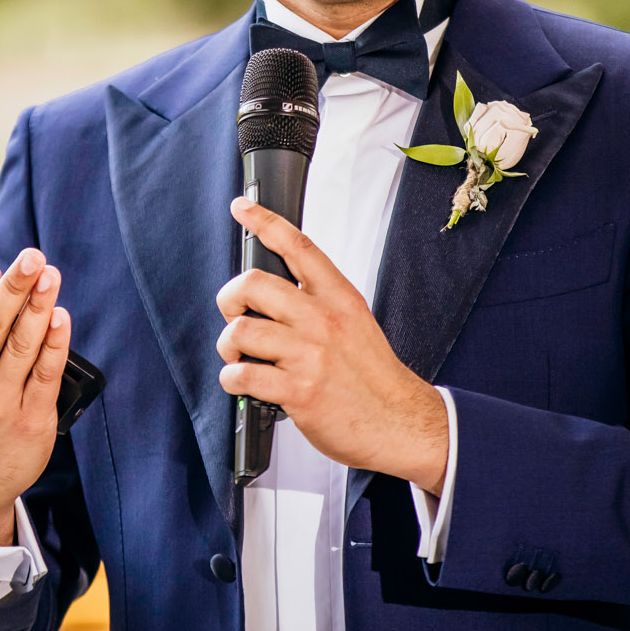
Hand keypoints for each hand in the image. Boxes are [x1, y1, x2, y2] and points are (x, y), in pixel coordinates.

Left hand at [216, 197, 449, 494]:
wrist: (400, 422)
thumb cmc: (373, 376)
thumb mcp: (355, 322)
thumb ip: (318, 302)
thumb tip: (272, 294)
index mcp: (338, 298)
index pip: (298, 246)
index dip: (264, 220)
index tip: (242, 207)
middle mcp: (322, 320)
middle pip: (253, 283)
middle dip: (230, 298)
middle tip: (236, 315)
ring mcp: (309, 355)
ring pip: (241, 330)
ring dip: (229, 346)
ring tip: (240, 357)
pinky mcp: (298, 390)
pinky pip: (242, 375)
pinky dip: (233, 380)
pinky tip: (244, 383)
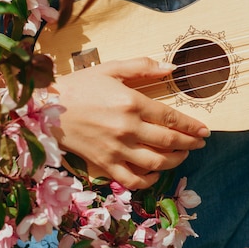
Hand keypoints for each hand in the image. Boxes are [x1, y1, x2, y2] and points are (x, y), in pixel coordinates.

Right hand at [51, 57, 209, 188]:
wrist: (43, 108)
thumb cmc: (80, 85)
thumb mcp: (111, 68)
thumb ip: (143, 67)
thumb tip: (172, 68)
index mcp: (131, 103)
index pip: (171, 117)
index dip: (192, 126)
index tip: (204, 130)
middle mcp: (127, 128)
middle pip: (169, 141)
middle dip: (190, 143)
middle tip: (200, 142)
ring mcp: (115, 149)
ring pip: (155, 162)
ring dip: (175, 160)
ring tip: (183, 154)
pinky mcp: (103, 164)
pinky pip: (132, 179)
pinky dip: (148, 180)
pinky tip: (155, 173)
━━━━━━━━━━━━━━━━
--- WORK ORDER ---
After locating the line that holds "pinky dip: (233, 380)", output exactly the lines from it through the last line of the material above, inclusive, without pictures.

--- SOLVED EXERCISE ---
pinky dip: (233, 380)
pinky tip: (244, 383)
Hand keypoints for each hand in the image. Boxes are [x1, y1, x2, y2] and points are (x, y), in pixel coordinates.

Right hand at [51, 57, 209, 188]:
wrist: (43, 108)
thumb cmc: (80, 85)
thumb mcp: (111, 68)
thumb ip: (143, 67)
thumb tip: (172, 68)
index mcp: (131, 103)
index pip: (171, 117)
index dip: (192, 126)
index tip: (204, 130)
middle mcp: (127, 128)
middle pip: (169, 141)
middle dip: (190, 143)
middle tip: (200, 142)
ring mcp: (115, 149)
ring pip: (155, 162)
ring dip: (175, 160)
ring tip: (183, 154)
pinky mcp: (103, 164)
pinky pip: (132, 179)
pinky dip: (148, 180)
pinky tip: (155, 173)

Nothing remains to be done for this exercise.